11.07.2007

Chance Encounters

I had such a happy chance encounter yesterday. I walked down to the school to vote and stood in the enormously long line and watched to women talking in front of me. I was thinking how cute one of the women's hair was and how stylishly she was dressed. I realized I had gone to school with the other one, but I didn't know her very well so I didn't say anything. After about 10 minutes I asked Z to go see if he could find his brother who was just finishing up his Spanish class. As I spoke, the lady with the cute hair turned to look at me, and oh my gosh! it was one of my best friends from about 5th to 8th grade, H. We both could not believe how long we had stood there before recognizing each other!

I've missed H. Our friendship was always interesting because we didn't go to school together after elementary. We'd be inseparable during the summer, then see each other less during the school year. She was a year older than me in school as well. I'd always worry when school started up that our friendship would end, but year after year it continued. But when she started high school I barely saw her. Then the year I entered high school she transferred to a private school and I honestly only saw her once after that. I always felt sad about it. Left behind a little. Logically I understood that we had just both moved onto new groups of people, and at the time I really didn't think about it much at all. But as time has gone by, I've realized how unfinished it all felt to me. I have a dream about her every six months or so and we meet up and are best friends all over again. Emotionally she was a huge part of my childhood. When she said she'd always felt bad we lost touch, it was like balm to a wound. Even if I never see her again, I would feel better going forward.

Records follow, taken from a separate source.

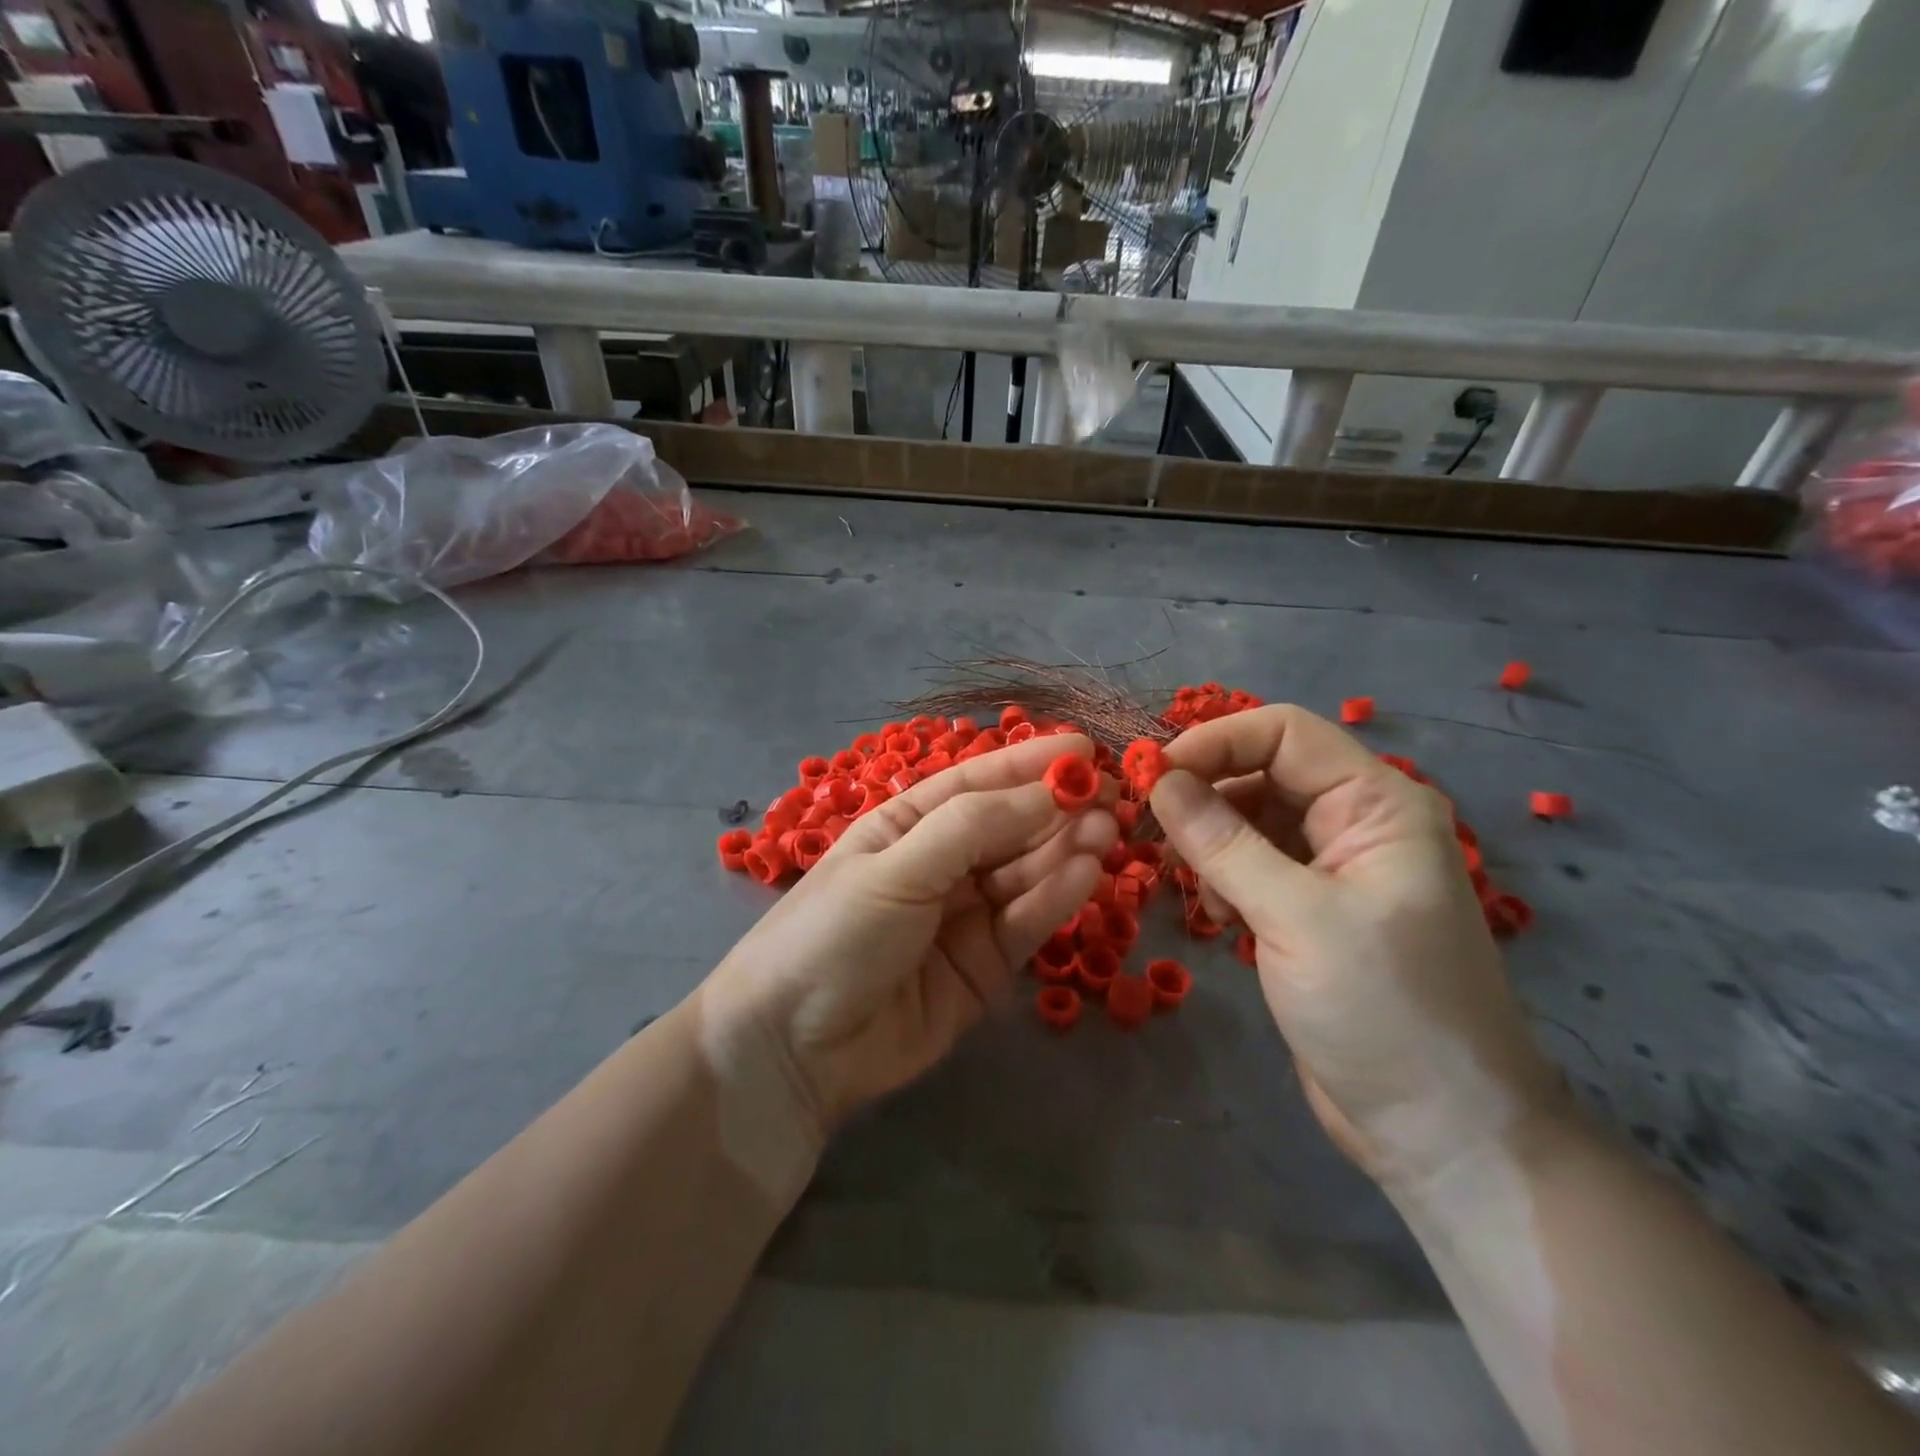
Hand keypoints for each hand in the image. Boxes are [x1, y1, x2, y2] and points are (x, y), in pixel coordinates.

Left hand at [701, 736, 1116, 1142]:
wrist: (792, 1051)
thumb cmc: (832, 935)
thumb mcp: (896, 869)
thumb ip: (972, 829)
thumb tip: (1048, 792)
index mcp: (905, 825)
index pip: (976, 783)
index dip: (1028, 764)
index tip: (1084, 749)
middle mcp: (939, 863)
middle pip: (1009, 827)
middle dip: (1056, 809)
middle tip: (1111, 797)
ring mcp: (964, 915)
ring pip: (1024, 873)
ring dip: (1065, 850)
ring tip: (1107, 831)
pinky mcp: (984, 966)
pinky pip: (1025, 922)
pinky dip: (1055, 897)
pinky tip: (1086, 874)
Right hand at [1149, 705, 1564, 1187]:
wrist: (1441, 1132)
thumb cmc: (1383, 1012)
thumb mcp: (1294, 918)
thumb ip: (1222, 842)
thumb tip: (1159, 778)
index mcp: (1378, 804)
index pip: (1285, 733)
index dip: (1215, 741)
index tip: (1152, 774)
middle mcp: (1359, 822)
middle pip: (1265, 771)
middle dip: (1206, 792)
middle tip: (1152, 829)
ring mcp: (1336, 867)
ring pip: (1253, 818)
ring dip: (1212, 840)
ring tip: (1199, 888)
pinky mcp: (1313, 908)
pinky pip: (1254, 863)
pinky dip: (1225, 875)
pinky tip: (1221, 913)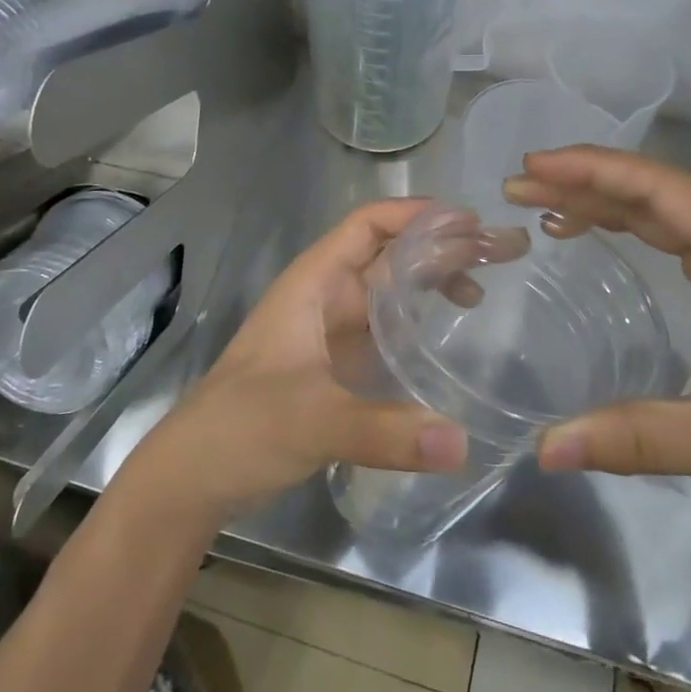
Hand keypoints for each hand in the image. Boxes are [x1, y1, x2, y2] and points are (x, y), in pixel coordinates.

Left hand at [124, 201, 467, 525]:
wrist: (192, 476)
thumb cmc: (241, 427)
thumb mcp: (312, 422)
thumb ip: (384, 432)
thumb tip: (462, 443)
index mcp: (313, 284)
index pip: (367, 226)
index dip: (414, 215)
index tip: (467, 222)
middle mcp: (325, 297)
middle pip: (388, 255)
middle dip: (438, 247)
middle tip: (497, 251)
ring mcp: (330, 332)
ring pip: (388, 292)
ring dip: (431, 282)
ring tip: (482, 288)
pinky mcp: (335, 366)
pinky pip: (384, 329)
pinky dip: (417, 323)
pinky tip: (446, 335)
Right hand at [504, 148, 690, 551]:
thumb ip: (638, 437)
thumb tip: (544, 449)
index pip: (661, 190)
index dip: (593, 171)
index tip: (532, 165)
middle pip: (660, 192)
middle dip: (587, 181)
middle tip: (519, 183)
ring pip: (671, 215)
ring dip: (608, 203)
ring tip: (544, 204)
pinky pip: (683, 244)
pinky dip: (635, 232)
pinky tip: (603, 238)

She had moved away for college and after she was married she moved away again. A few years back I heard she had moved back to town but I had no way of finding her. Her parents had moved and were unlisted. I didn't know her married name. Every so often someone, including my dad, would run into her, but no one ever had her number and I probably wouldn't have called anyway. I just kind of figured I'd run into her eventually. I could feel it coming for a long time. And then I did. I'm surprised it took so long. We know so many of the same people. She lives really close so I'm sure we are shopping at the same stores and eating at the same restaurants, etc. Her husbands older brother even dated a friend of mine for a long time. We just never met. Why? I don't know. But I'm so glad we did. It just brings some closure I've needed for a long time.

Do I expect it to be like the dream? BFF all over again? Of course not. But it would be great to keep in touch. Who knows what it will bring. But it certainly has made me very happy to have seen her and caught up for a minute.

1 comment:

  1. Congrats on finding the long lost Heather. Isn't it random when you run into someone like that. I find it quite odd when that happens out here in Philly. Hopefully you guys do get to know each other again. That could be a lot of fun.